課題: 先の大戦について論じた文章を、最後の文の後から書き継いでください。
+++ 原文 +++
日本にとって、先の大戦とはいったい何だったのでしょうか、と問われたのなら、それは巷で言われるような帝国主義日本の悪魔の所業でも、アジアを開放するための聖戦でもなく、初めから負けの決まっていた、いや、決められていた、つまりは「仕組まれた敗北」に進んだだけだったと言うのが現実ですと答えます。

そして、今、日本は当時と瓜二つの状況に置かれています。

いつか見た光景

下の記事で、日本が「仕組まれた破滅」に突き進んだ大きな流れを掴むことが出来ると思います。

しかしこのとき昭和天皇は武力行使を認めず、ゆえに大本営も許可していなかった。なのに勝手に動いたわけだ。このように関東軍をはじめ海外の大陸や半島に駐屯する日本陸軍は暴走する傾向が強く、これが結果として日本を破滅に追い込む一因となる。

日本人が「あまりに無謀な戦争」を仕掛けた真因 歴史のターニングポイントは「ノモンハン事件」 東洋経済オンライン

恐らく当ブログ読者様には、イメージしやすいのではないかと思いますが、もちろんそれに抵抗した人もいたのですが、その一人が、昭和天皇だったのですね。
+++ 提供データ +++
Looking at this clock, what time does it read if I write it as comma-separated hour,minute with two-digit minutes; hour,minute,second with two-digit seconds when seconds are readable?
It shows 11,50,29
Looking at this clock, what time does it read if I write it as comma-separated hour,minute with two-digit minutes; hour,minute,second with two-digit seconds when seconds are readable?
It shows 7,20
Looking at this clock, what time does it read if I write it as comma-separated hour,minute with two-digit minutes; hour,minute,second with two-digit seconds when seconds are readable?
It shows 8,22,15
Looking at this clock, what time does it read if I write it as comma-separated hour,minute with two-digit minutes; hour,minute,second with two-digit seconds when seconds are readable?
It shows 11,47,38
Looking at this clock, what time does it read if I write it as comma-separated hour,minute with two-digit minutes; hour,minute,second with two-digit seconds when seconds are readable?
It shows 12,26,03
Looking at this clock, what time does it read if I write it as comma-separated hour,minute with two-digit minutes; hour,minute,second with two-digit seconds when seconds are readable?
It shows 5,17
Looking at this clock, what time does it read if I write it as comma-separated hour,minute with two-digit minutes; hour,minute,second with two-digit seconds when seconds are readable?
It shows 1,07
+++
+++ 提供データ +++
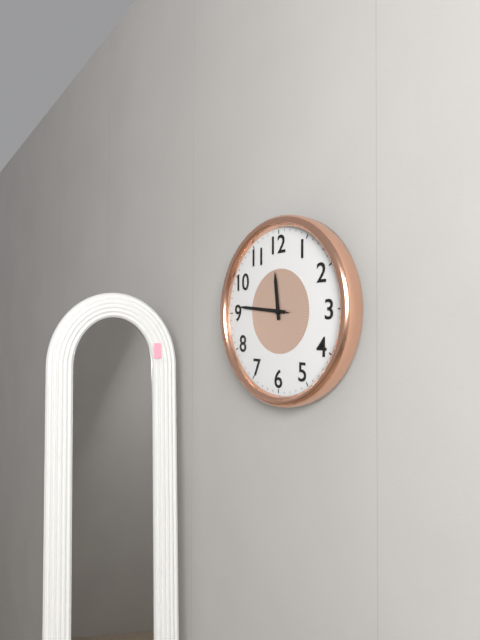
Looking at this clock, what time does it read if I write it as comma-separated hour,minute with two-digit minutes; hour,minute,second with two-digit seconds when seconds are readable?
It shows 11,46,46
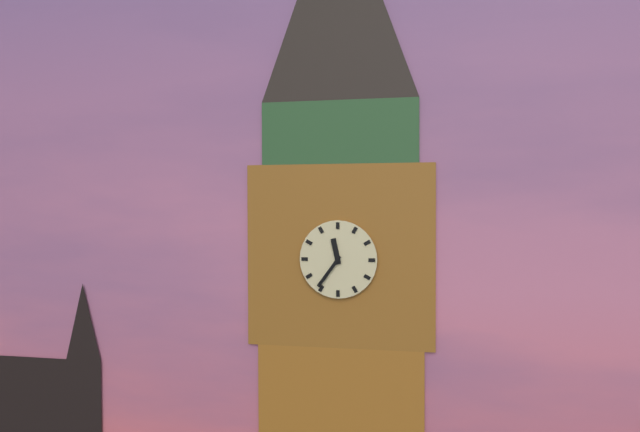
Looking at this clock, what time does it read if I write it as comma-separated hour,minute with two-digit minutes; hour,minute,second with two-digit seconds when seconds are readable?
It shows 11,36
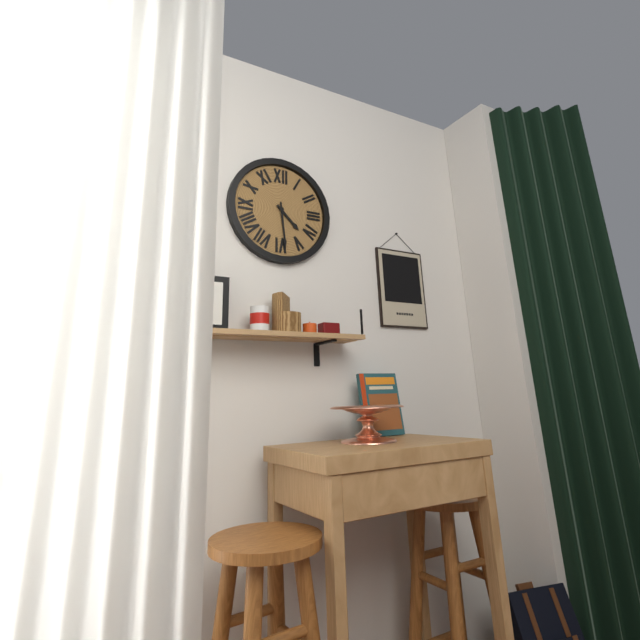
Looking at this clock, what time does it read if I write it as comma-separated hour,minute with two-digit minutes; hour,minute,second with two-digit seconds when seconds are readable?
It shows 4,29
+++
+++ 提供データ +++
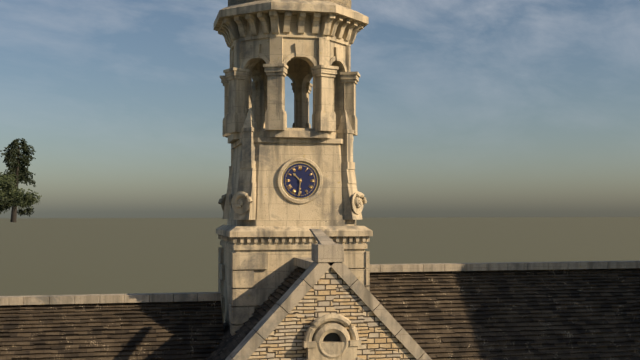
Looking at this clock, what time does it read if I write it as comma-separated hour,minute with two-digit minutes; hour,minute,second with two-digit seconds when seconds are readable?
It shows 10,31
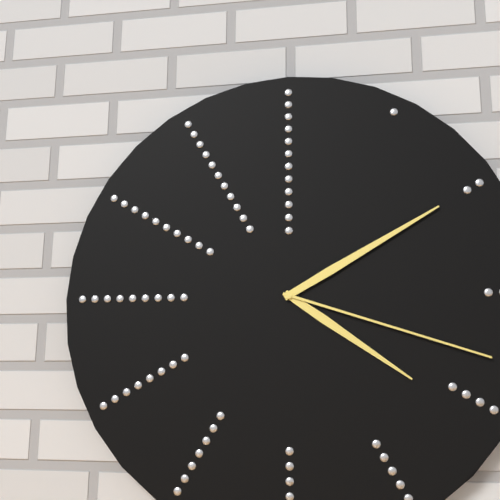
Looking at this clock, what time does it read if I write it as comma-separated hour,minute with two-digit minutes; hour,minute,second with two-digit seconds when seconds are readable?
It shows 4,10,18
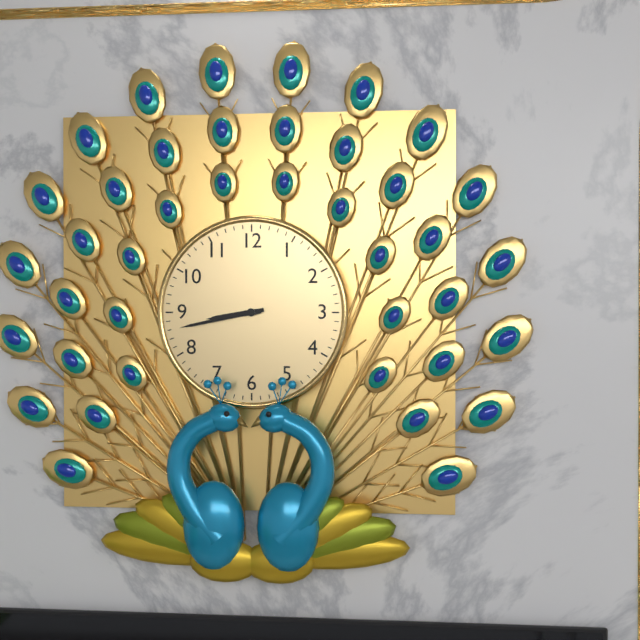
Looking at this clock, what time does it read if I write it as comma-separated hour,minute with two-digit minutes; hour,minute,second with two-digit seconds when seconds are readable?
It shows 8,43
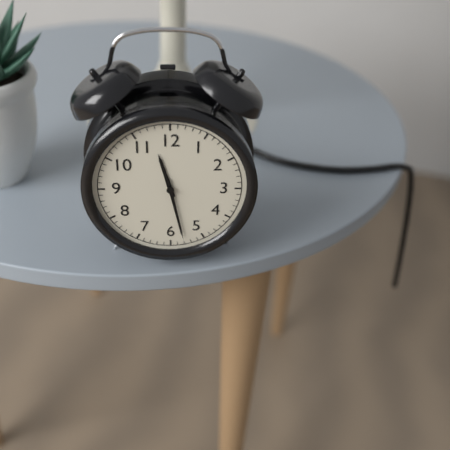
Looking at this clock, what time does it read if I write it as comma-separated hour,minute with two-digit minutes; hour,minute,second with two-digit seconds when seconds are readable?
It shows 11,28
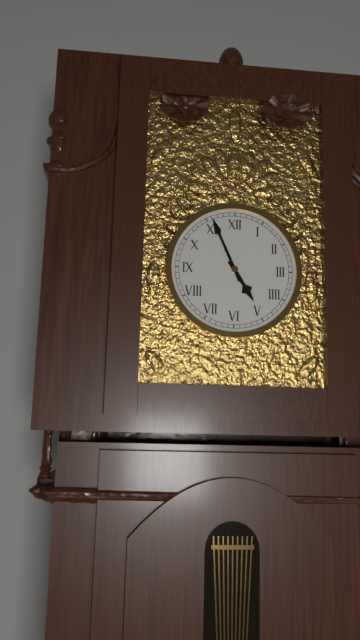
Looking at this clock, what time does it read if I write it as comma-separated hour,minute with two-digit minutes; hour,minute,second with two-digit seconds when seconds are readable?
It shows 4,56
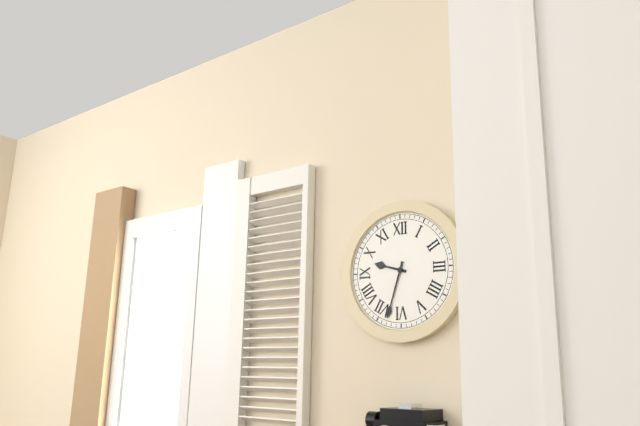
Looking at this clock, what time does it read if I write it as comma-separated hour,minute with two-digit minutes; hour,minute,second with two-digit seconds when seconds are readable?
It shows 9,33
+++
解答:
当然、ですよね。日本の支配者は、それが破滅に繋がることを知っていました。しかし、天皇は絶対的な存在ではなく、弱い支配者だった。だからこそ、世界史上唯一、最古の皇帝として存続できたのではないか、と思います。それは置いておいて、対して、破滅を後押ししたのは誰かと言うと・・

こうして始まった満州事変だが、若槻礼次郎内閣は不拡大方針を公表した。

ところが関東軍はこれを無視して行動を拡大、朝鮮に駐留していた林銑十郎率いる朝鮮(駐箚)軍も勝手に越境して関東軍の支援を始めた。すると軍中央も関東軍の行動を追認。事態を収拾できないと考えた若槻内閣は総辞職した。

一方、不況に苦しむ国民の多くは、関東軍の行動を熱狂的に支持した。

ああ・・変わらんなあ。

これ、現在とクリソツじゃないですか? 政府が戦争に反対し、国民が支持する。表向きはそうはなっていないし、もちろん国民はそうは思っていないでしょう。敵が、ありのままの姿を見せてくれるはずがないですからね。ただ、現実的にそう言う構図です。

石油が止まって戦争に

米国の対日石油禁輸が、太平洋戦争のきっかけとなったことは広く知られていますが、ようは、この時の「米」が「中露」に変わっただけなんですね。

タス通信によると、ロシアのノワク副首相(エネルギー担当)は6日、日本が参画する極東サハリン沖の石油・天然ガス開発事業から日本に石油を輸出するかどうかについて「検討しなければならな…

ロシア、石油の対日輸出明言せず 日本経済新聞

このクリソツ具合は、十分にイメージ出来たでしょう?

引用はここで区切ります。